§ TASK ITEM:
Please repeat exactly the lines below from the line with "Type de bien" to the line with "Selecciona el Foro", including both, and leave out every picture.

§ SUPPLIED INFORMATION:
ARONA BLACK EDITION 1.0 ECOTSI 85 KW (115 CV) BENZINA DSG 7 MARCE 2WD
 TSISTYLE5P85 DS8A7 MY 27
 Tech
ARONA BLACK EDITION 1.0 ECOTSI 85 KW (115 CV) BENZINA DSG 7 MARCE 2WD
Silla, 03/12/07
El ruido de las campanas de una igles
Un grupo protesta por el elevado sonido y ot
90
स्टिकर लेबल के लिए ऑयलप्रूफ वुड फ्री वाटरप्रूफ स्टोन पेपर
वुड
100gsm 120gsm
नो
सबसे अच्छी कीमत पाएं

---

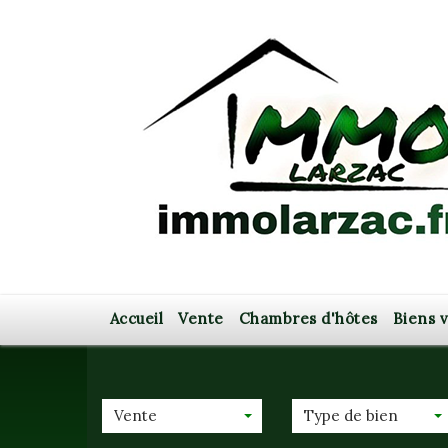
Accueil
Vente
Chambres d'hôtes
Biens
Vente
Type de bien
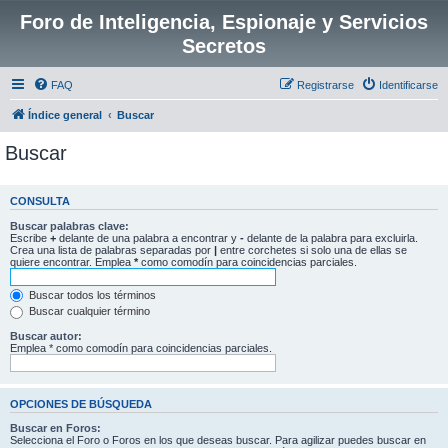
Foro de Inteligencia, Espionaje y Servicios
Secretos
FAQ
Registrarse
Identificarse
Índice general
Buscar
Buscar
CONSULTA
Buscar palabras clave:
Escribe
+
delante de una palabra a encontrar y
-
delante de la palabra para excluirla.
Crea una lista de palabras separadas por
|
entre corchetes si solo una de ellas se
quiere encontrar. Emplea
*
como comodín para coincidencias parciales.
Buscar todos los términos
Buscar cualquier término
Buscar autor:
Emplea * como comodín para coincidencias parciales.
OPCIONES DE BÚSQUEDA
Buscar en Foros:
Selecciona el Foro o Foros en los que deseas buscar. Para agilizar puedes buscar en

§ WRITTEN REPLY:
Type de bien
Foro de Inteligencia, Espionaje y Servicios
Secretos
FAQ
Registrarse
Identificarse
Índice general
Buscar
Buscar
CONSULTA
Buscar palabras clave:
Escribe
+
delante de una palabra a encontrar y
-
delante de la palabra para excluirla.
Crea una lista de palabras separadas por
|
entre corchetes si solo una de ellas se
quiere encontrar. Emplea
*
como comodín para coincidencias parciales.
Buscar todos los términos
Buscar cualquier término
Buscar autor:
Emplea * como comodín para coincidencias parciales.
OPCIONES DE BÚSQUEDA
Buscar en Foros:
Selecciona el Foro o Foros en los que deseas buscar. Para agilizar puedes buscar en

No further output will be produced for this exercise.